In 1972, she became the first openly lesbian delegate in a major political convention when she was elected as a George McGovern delegate to the Democratic National Convention (DNC) in Miami, Florida. At the DNC, Davis was the first lesbian to urge the party to include gay rights as part of the 1972 Democratic Party platform. Davis became a member of the Democratic Committee, and worked within the party for the acceptance of gays and lesbians.

As part of the Political Action Committee of Mattachine, she confronted the Buffalo Vice Squad on the issue of entrapment and gay bar raids. She challenged the publication of the names of gays and lesbians arrested for misdemeanors by Buffalo Evening News, and of other denigrating news articles in a number of publications. She spoke up against hate speeches by local politicians, including the District Attorney for Niagara Falls.

In 1972, along with Margaret Small, Davis taught the first course on lesbianism in the United States: Lesbianism 101 at U.B. She taught a renamed version of the course, “Woman + Woman”, in 1978, with a focus on lesbian history. The interview tapes from this course’s final project were used as a foundation for the 1978 Buffalo Women’s Oral History Project, seeking to document the lives of older lesbians.
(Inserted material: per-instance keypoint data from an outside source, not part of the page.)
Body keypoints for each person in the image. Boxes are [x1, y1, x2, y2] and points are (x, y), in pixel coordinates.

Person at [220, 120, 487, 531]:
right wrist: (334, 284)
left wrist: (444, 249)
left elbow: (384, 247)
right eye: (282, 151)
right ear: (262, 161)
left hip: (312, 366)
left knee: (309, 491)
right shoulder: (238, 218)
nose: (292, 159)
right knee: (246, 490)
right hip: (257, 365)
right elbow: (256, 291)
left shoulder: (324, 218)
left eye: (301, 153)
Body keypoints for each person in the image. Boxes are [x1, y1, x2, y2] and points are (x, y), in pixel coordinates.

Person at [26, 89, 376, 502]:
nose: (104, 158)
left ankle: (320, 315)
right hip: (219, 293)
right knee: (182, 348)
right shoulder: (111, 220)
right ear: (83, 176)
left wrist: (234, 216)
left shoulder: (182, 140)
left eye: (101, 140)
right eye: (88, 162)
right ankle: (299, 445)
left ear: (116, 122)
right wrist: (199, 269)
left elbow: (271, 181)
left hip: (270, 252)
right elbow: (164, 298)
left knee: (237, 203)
In 1981, the Buffalo Women’s Oral History Project received a $500 grant from the Astraea Foundation.

In 1973, Davis organized a Pride workshop for friends and families of gays and lesbians, which later became the local PFLAG chapter and continues to chair yearly Pride workshops on GLBT history and culture.

Davis’s musical career began in the 1950s when she sang as a soloist with the University Chorale at U.B., and later with the City of Good Neighbors Chorale and the Temple Beth Zion Choir. From the mid-1950s, she performed as a folk singer in coffee houses in Buffalo, New York City, Seattle, San Francisco and Toronto. She was the lead singer for the jazz-rock band, The New Chicago Lunch, and subsequently formed The Madeline Davis Group. She began writing gay/lesbian- oriented music in the mid-1960s, and in 1971 wrote and recorded the first gay anthem in the U.S., “Stonewall Nation”. In 1983, Davis produced a tape of original lesbian music titled “Daughter of All Women” which included “Stonewall Nation.”  For over four decades, she organized and performed benefit concerts for the gay community in Buffalo. She composed 45 songs, most with gay and lesbian themes.

Davis was involved in theater since 1957, when she played “Lampito “in a production of Lysistrata at U.B. In 1971 she wrote, directed and produced Liberella, a feminist comedy. She was a founding member of HAG Theatre, the first all lesbian theater company in the U.S. In 1988, she became a member of Buffalo United Artists, a gay-oriented professional theater company, with a performance in Last Summer at Bluefish Cove. In 1993, she received an Artie Award nomination for her portrayal of Typhoid Mary in the one-woman drama, Cookin’ With Typhoid Mary by Carolyn Gage, directed by Margaret Smith.

She was also an avid quilter and gardener. 

After suffering a stroke in January 2021 and due to inadequate care in rehab, her wife Wendy Smiley brought her home where Madeline was happy to be.